[データセットのレコード]
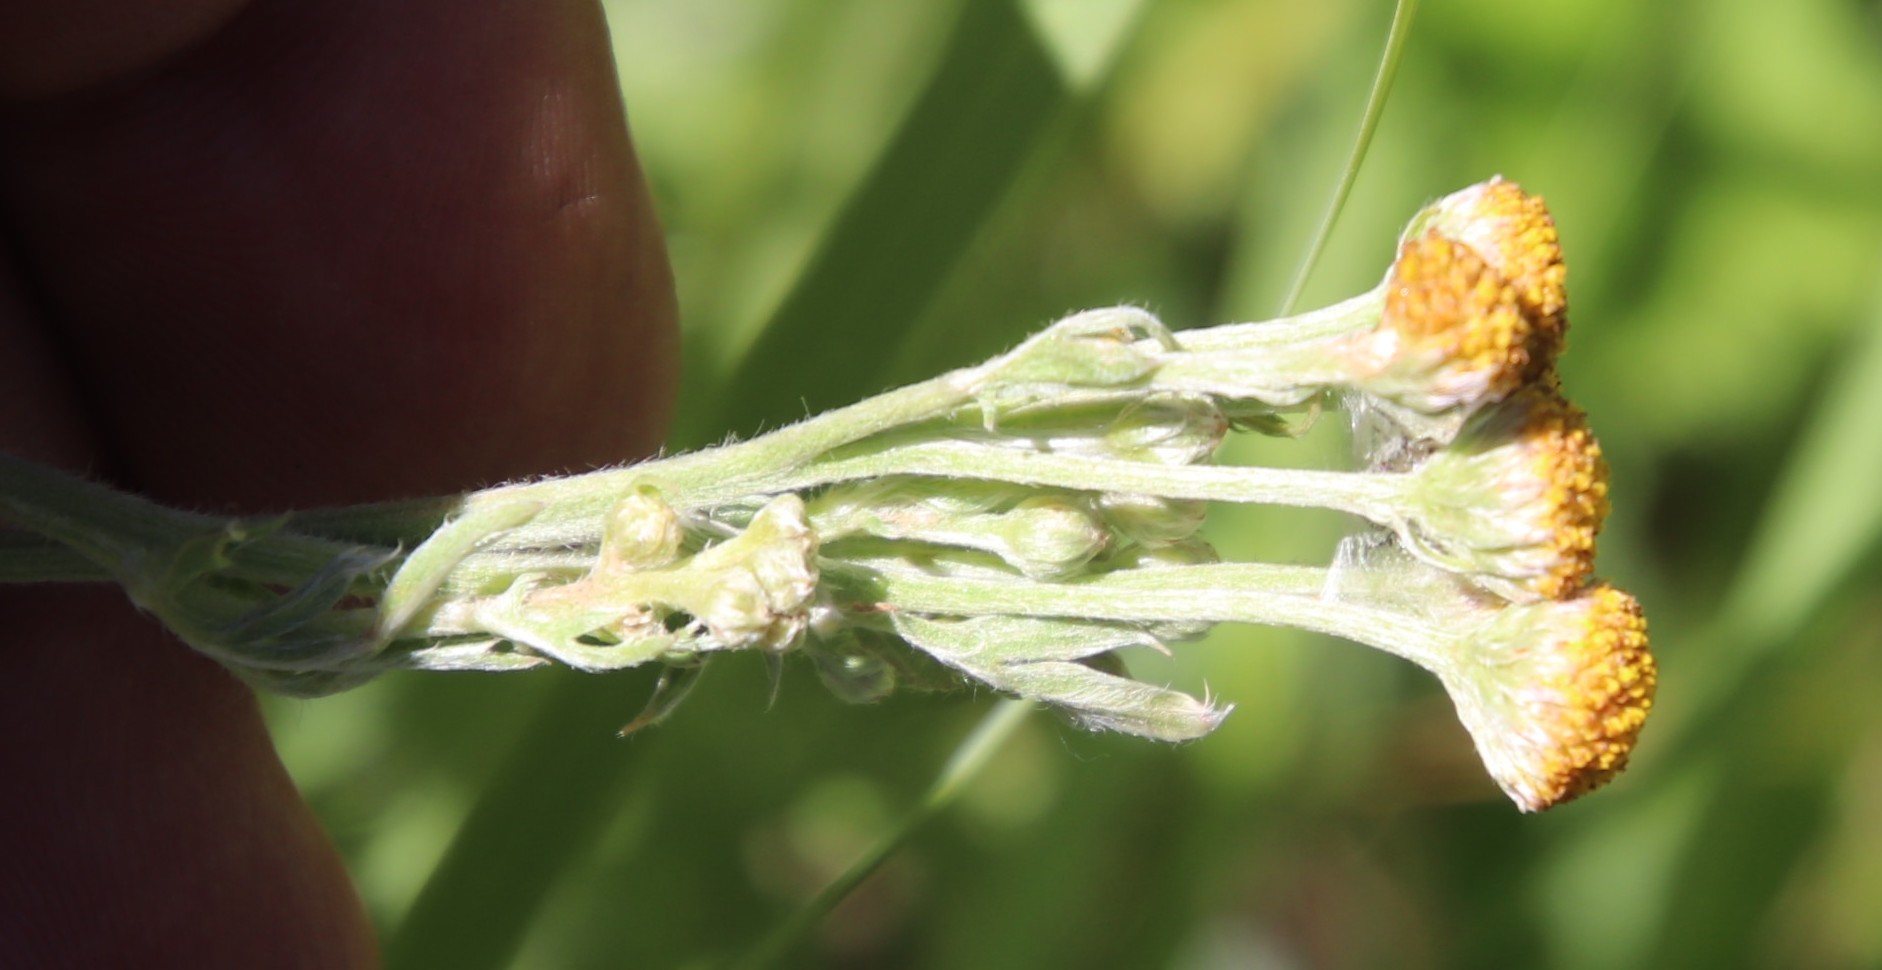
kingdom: Plantae
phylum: Tracheophyta
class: Magnoliopsida
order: Asterales
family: Asteraceae
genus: Schistostephium
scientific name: Schistostephium crataegifolium
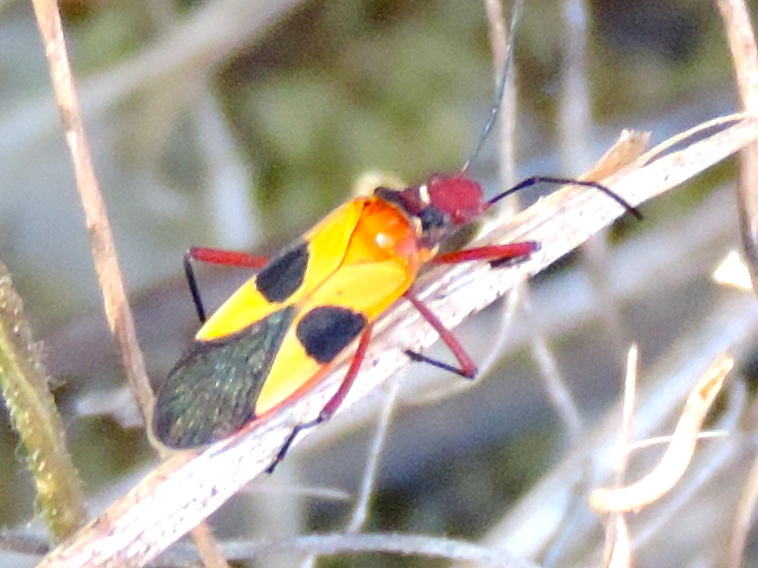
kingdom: Animalia
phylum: Arthropoda
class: Insecta
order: Hemiptera
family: Pyrrhocoridae
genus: Dysdercus
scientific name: Dysdercus concinnus
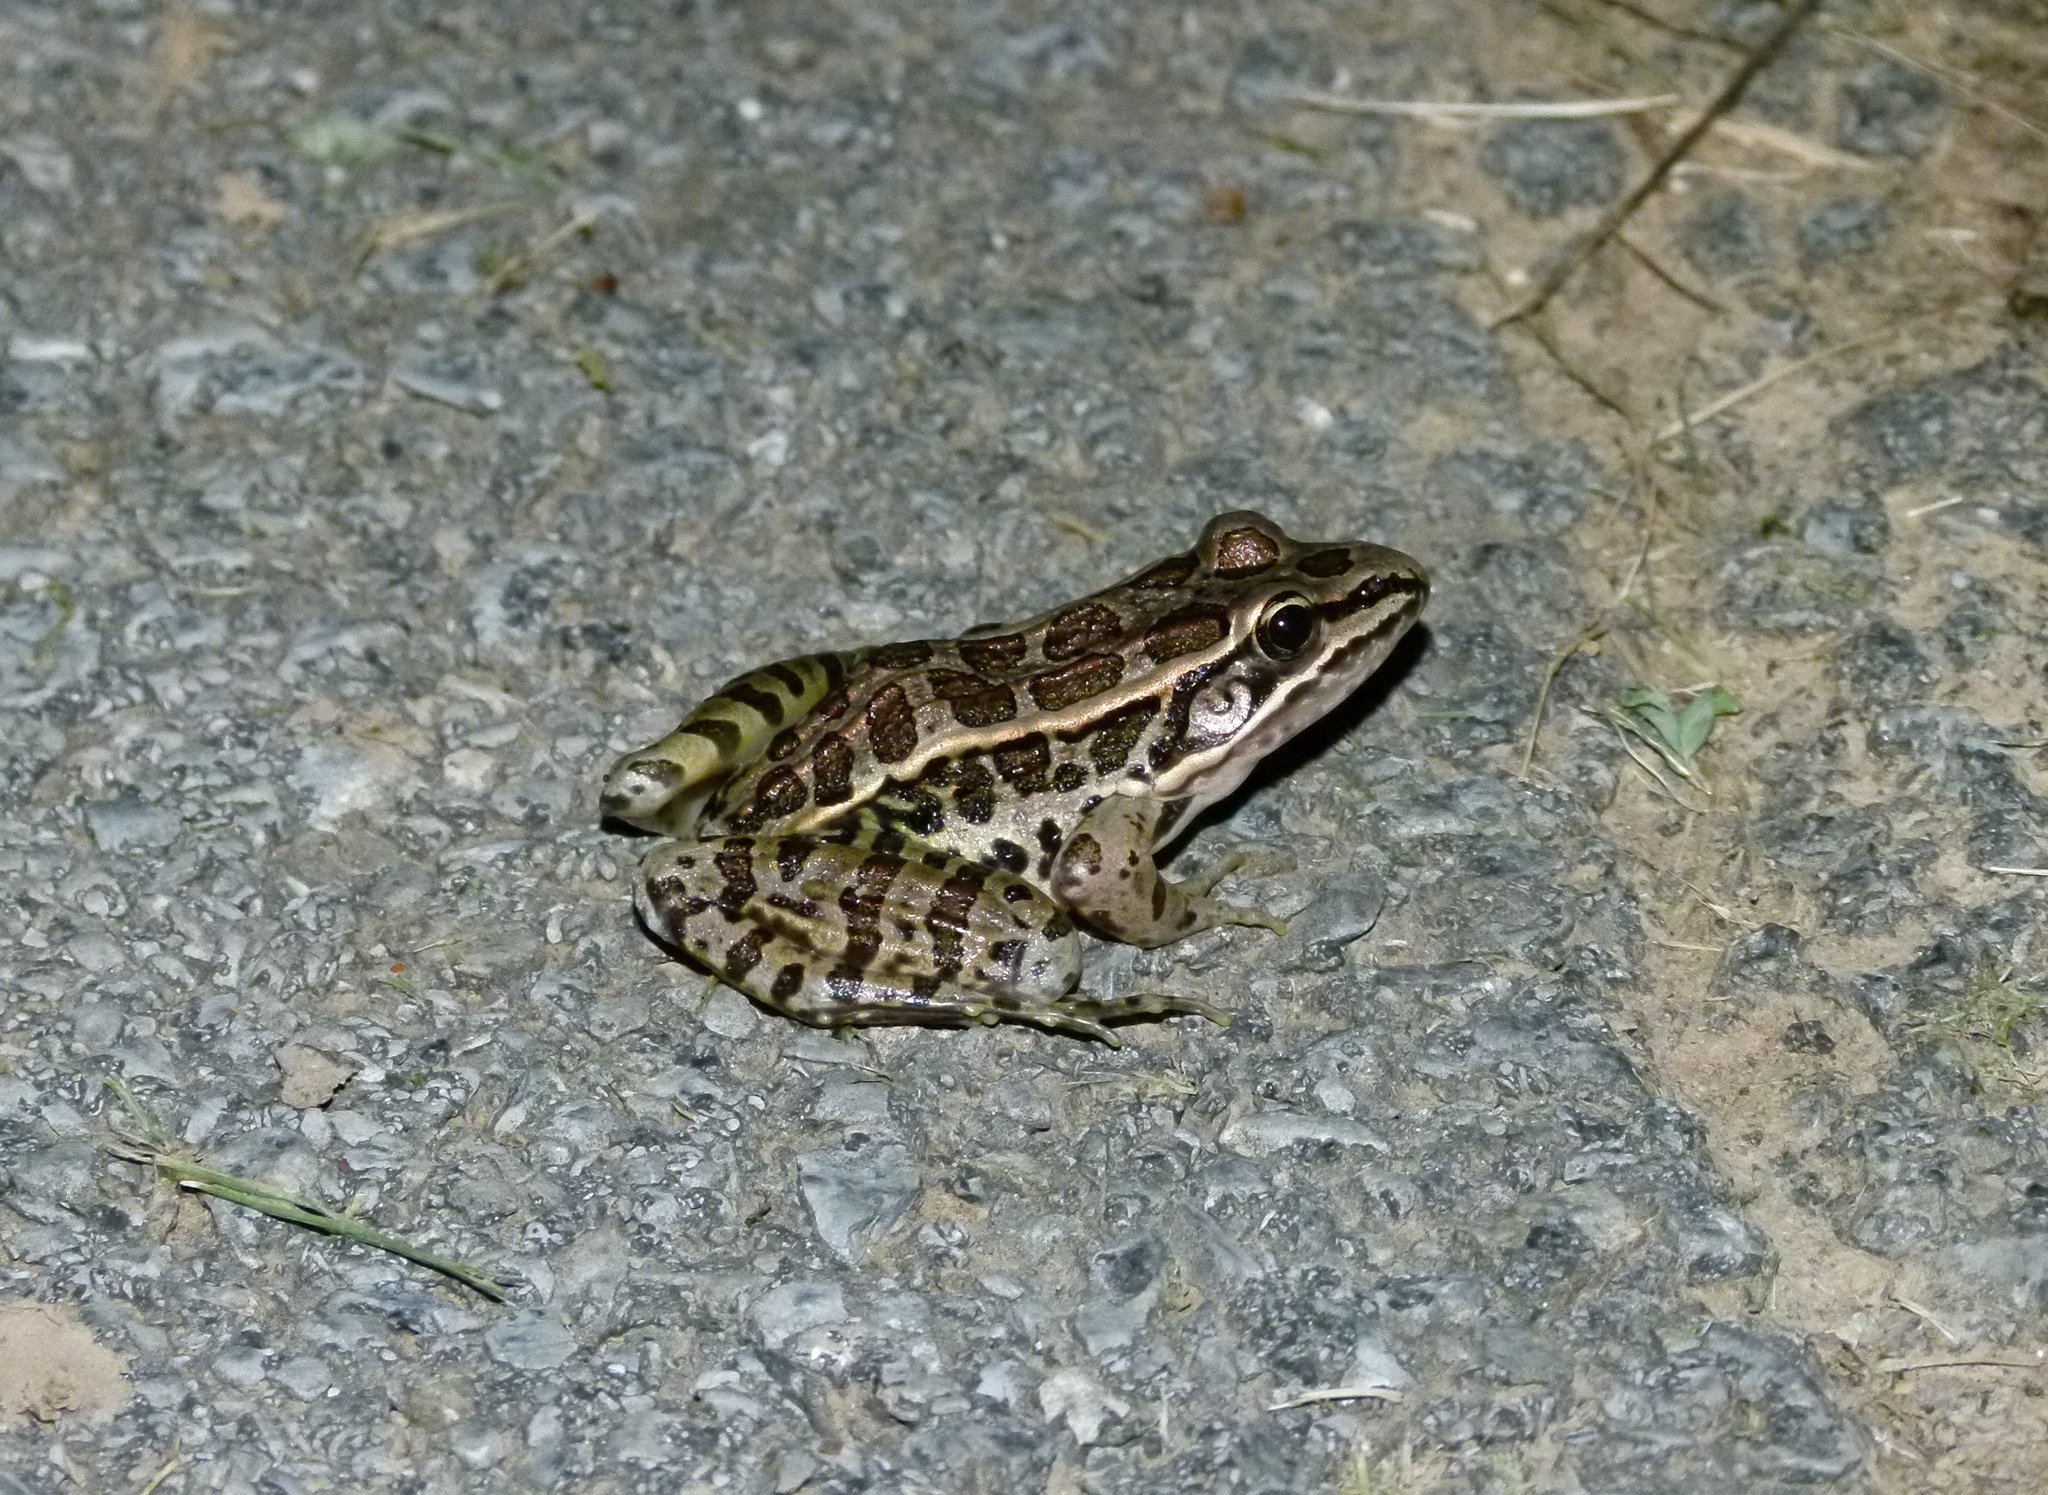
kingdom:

課題文:
上の行をすべて、一字一句変えずにそのまま返してください。画像は回答に含めないでください。

課題への回答:
kingdom: Plantae
phylum: Tracheophyta
class: Magnoliopsida
order: Asterales
family: Asteraceae
genus: Schistostephium
scientific name: Schistostephium crataegifolium
kingdom: Animalia
phylum: Arthropoda
class: Insecta
order: Hemiptera
family: Pyrrhocoridae
genus: Dysdercus
scientific name: Dysdercus concinnus
kingdom:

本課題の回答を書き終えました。